TEXTE SUPPORT =>
——

Les rues sont agitées à Strasbourg Saint-Denis. Nous sommes en octobre, il fait frais. Je me dirige vers l’Hôtel Grand Amour où Bianca m’attend dans la salle du fond. Entourée de ses managers, ses yeux brillent. Cet après-midi là, elle enchaîne les interviews : “C’est grosse journée promo aujourd’hui”, me dit-elle tout sourire.
Longs cheveux châtains, gros sweat à capuche noir, thé fumant face à elle, l’ambiance est chaleureuse. Le serveur lui amène un fondant au chocolat : “Ah, merci beaucoup”.
Je m’installe face à elle, dans un décor bleu à la lumière chaude. Bianca a 21 ans, et cela fait maintenant trois semaines que son premier EP Florianopolis est sorti, du nom de la ville qui l’a vu grandir, au Brésil. Sans aucun accent, elle m’explique : “Je suis née au Brésil, j’y suis restée jusqu’à mes 5 ans et après le divorce de mes parents je suis venue à Porto avec ma mère. Nous y sommes restées cinq ans, puis nous avons déménagé à Paris”. C’est au Brésil, bercée par les accords de guitare de son grand-père, que Bianca se passionne pour la musique : “Mes grands-parents sont très religieux et la musique fait partie intégrante de leur croyance”, explique-t-elle.
Le Baile Funk c’est un peu comme le rap en France, ça vient de la rue.
A 18 ans, alors qu’elle passe son bac, elle est repérée par son producteur actuel, Julio Masidi : “À l’époque je mettais des petites vidéos à l’arrache sur Youtube et Instagram, puis il est tombé dessus et a voulu me rencontrer. Ça a été un coup de cœur artistique”, détaille Bianca. Julio Masidi, également producteur d’Aya Nakamura, laisse à Bianca la liberté de chanter en portugais dans un univers musical qui lui est propre.

——

SEGMENT DE DONNÉES =>
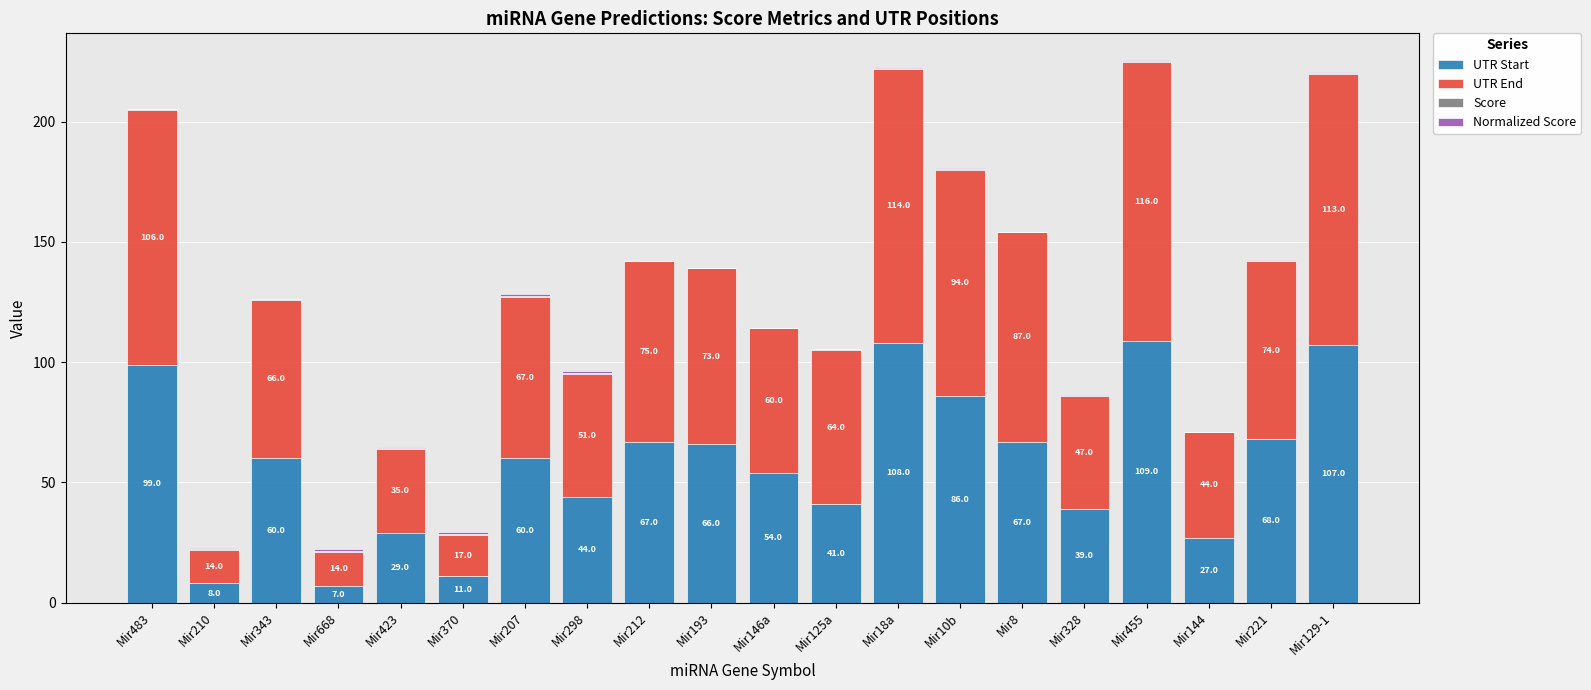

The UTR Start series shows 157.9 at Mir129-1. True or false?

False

——

CONSIGNES =>
(1) Relevez toutes les personnes désignées par un nom propre dans le portrait de Bianca.
(2) Prolongez le portrait de Bianca à partir de sa dernière phrase.
Les lignes n'interviennent pas ici.

CORRIGÉ =>
(1) Bianca, Julio Masidi, Aya Nakamura

(2)
En France, la musique brésilienne est souvent représentée par les rois de la bossa nova, João Gilberto, Gilberto Gil ou encore Caetano Veloso qui sont des inspirations pour notre jeune brésilienne : “J’adore les grands noms de la bossa, mais j’écoute aussi des artistes plus récents comme Anitta par exemple. J’écoute aussi beaucoup de Baile Funk. À la base, le Baile Funk c’est un peu comme le rap en France, ça vient de la rue. C’était assez mal vu avant, mais maintenant c’est un style plus populaire, tout le monde se met à faire de la funk”, explique-t-elle. Bianca grandit en écoutant les disques de sa mère : “elle m’a eu très jeune, à 16 ans, j’ai toujours été très proche d’elle sur plein de points. Elle écoutait beaucoup de funk justement et les rythmiques “tchou tcha tcha tchou tchou tcha” résonnaient souvent chez moi”, ajoute-t-elle. Les styles musicaux plus populaires ont également forgé le style de Bianca : forro, sertanejo, samba… “En fait tout m’inspire au Brésil, c’est dommage de s’arrêter à un style, j’ai besoin de tout exploiter. Mais je dirais que j’ai une grosse attache à la bossa, même dans ma façon de chanter : je traîne les mots, j’utilise les contre-temps… Souvent quand je veux chanter un truc plus pop on me dit “t’es pas dans les temps, arrête de traÎner””, dit-elle en riant. C’est son ADN.

Comme beaucoup d’expatriés, Bianca se demande parfois si elle aimerait retourner vivre au Brésil : “J’essaye d’y aller tous les deux ans”, elle me regarde en souriant (je suis moi aussi d’origine brésilienne) : “Tu connais, les oncles, les tantes, les cousins, la bouffe, j’y pense tout le temps ! Comme je commence à me lancer, c’est compliqué pour l’instant, mais dès je peux j’y vais, ça me manque trop”, raconte-t-elle nostalgique.
C’est moi. C’est ma musique. Je ne sais pas faire autre chose.

Bianca Costa est optimiste et motivée, elle veut rendre accessible la musique brésilienne à un public français : “Je me suis posée beaucoup de questions : Est-ce que ça va plaire ? Est-ce que je ne devrais pas entrer un peu plus dans le moule ? Mais je pars du principe que c’est moi. C’est ma musique. Je ne sais pas faire autre chose”, explique Bianca qui “pense que les jeunes français peuvent aimer cette culture là”. Elle ressent d’ailleurs un réel intérêt du public français pour sa musique : “Je ne sais pas si c’est parce qu’il y a un côté exotique, mais je pense que j’ai les cartouches pour rajeunir l’image de la musique brésilienne”, dit-elle d’une voix humble et réservée.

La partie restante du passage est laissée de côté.